Публикация неизданных писем современников о Пушкине завершается строками из письма Вяземского от 30 декабря 1841 г. (хронологически выпадающего из круга публикуемых ниже материалов) к самому близкому из друзей Пушкина тридцатых годов, П. В. Нащокину. В печати давно известно свидетельство дочери Н. М. Карамзина, Е. Н. Мещерской, о том, с каким глубоким волнением была встречена смерть Пушкина представителями самых широких народных масс: «В течение трех дней, в которые его тело оставалось в доме, множество людей всех возрастов и всякого звания беспрерывно теснились пестрою толпою вокруг его гроба. Женщины, старики, дети, ученики, простолюдины в тулупах, а иные даже в лохмотьях, приходили поклониться праху любимого народного поэта».

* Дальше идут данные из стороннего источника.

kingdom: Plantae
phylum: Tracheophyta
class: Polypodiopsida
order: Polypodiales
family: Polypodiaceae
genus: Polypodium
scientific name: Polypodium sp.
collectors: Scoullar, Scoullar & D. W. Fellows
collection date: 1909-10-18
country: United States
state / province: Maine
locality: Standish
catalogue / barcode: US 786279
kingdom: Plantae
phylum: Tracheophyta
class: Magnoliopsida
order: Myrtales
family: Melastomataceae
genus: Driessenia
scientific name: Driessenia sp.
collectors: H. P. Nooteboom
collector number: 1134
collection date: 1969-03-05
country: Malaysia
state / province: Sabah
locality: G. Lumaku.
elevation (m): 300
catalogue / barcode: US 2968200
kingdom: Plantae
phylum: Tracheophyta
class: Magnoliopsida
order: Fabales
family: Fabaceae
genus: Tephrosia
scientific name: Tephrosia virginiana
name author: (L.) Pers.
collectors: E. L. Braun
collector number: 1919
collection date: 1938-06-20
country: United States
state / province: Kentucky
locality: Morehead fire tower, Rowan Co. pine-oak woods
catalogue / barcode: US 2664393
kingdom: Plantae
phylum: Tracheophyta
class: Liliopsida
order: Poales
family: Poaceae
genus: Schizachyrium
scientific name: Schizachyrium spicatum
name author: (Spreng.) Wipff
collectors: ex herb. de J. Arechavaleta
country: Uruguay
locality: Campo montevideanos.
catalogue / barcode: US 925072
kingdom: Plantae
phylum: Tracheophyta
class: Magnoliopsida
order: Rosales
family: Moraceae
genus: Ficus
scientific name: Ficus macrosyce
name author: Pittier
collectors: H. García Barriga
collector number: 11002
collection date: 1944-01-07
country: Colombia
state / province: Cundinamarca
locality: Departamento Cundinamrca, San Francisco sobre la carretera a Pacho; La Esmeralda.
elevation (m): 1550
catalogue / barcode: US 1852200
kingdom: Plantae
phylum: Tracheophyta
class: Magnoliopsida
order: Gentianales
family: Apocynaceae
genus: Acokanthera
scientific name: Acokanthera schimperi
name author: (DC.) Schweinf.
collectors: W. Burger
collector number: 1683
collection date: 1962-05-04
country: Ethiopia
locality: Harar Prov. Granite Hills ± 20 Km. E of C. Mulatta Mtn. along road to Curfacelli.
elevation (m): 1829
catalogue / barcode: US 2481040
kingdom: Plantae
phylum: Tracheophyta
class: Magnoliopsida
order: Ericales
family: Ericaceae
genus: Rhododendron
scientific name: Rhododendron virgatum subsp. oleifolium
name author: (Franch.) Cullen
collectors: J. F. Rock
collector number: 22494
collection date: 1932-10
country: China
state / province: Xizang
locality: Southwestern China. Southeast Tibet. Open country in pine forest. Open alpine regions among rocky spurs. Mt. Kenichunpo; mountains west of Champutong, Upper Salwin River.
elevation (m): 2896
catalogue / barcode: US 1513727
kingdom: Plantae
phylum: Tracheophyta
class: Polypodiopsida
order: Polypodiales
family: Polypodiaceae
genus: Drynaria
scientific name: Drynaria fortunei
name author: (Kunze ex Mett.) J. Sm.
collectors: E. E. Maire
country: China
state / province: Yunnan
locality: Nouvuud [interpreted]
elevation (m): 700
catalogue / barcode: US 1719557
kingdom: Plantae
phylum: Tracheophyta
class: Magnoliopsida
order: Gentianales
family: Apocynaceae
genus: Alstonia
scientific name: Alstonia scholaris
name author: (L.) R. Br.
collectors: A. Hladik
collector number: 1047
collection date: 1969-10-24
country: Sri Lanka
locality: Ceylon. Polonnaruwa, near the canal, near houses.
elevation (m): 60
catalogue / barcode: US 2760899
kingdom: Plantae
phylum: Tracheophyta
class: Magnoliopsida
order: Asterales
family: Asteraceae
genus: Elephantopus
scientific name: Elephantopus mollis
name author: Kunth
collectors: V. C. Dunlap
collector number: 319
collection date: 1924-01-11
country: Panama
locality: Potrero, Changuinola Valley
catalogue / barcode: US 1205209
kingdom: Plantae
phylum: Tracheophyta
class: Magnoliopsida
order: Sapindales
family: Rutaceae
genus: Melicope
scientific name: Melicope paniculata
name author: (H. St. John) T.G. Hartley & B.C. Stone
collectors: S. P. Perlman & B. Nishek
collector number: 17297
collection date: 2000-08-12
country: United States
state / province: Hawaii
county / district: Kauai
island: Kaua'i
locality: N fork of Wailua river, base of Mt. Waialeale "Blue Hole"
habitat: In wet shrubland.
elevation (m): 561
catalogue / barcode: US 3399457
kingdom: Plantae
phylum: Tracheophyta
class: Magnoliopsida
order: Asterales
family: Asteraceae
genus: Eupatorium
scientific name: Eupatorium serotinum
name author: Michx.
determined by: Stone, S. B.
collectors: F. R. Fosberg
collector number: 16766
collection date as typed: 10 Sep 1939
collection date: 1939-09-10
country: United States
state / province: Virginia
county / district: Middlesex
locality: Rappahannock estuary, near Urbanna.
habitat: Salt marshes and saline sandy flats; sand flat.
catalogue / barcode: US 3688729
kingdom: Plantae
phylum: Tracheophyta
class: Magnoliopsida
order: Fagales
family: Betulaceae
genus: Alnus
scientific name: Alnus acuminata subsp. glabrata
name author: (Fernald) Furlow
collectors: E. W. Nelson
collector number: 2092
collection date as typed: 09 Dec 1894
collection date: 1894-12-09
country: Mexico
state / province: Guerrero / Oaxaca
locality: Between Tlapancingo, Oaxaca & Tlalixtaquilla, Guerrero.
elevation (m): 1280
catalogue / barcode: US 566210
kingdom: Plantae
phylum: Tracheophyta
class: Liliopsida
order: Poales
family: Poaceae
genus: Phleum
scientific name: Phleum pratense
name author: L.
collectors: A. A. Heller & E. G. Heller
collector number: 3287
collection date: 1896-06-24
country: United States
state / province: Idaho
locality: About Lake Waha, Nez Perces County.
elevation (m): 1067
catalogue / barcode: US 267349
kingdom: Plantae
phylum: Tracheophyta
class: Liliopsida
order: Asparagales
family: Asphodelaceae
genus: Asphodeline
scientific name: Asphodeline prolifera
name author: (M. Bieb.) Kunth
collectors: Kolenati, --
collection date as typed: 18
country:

Новонайденное письмо Вяземского к Нащокину свидетельствует о том, что и пять лет спустя проявления народной любви к поэту были не менее глубоки, чем в дни его гибели: «Я провел нынешнею осенью несколько приятных и сладостно-грустных дней в Михайловском, где все так исполнено „Онегиным“ и Пушкиным. Память о нем свежа и жива в той стороне. Я два раза был на могиле его и каждый раз встречал при ней мужиков и простолюдинов с женами и детьми, толкующих о Пушкине».

Из всех публикуемых здесь откликов на смерть Пушкина это, конечно, самый знаменательный.

Крестьяне и крестьянки из окрестных сел и деревень, многие из которых, несомненно, лично знали поэта, первыми начали прокладывать ту поистине «народную тропу», о которой, как о высшей награде, сужденной писателю, писал Пушкин в предсмертном обращении к потомству — стихотворении «Я памятник себе воздвиг нерукотворный».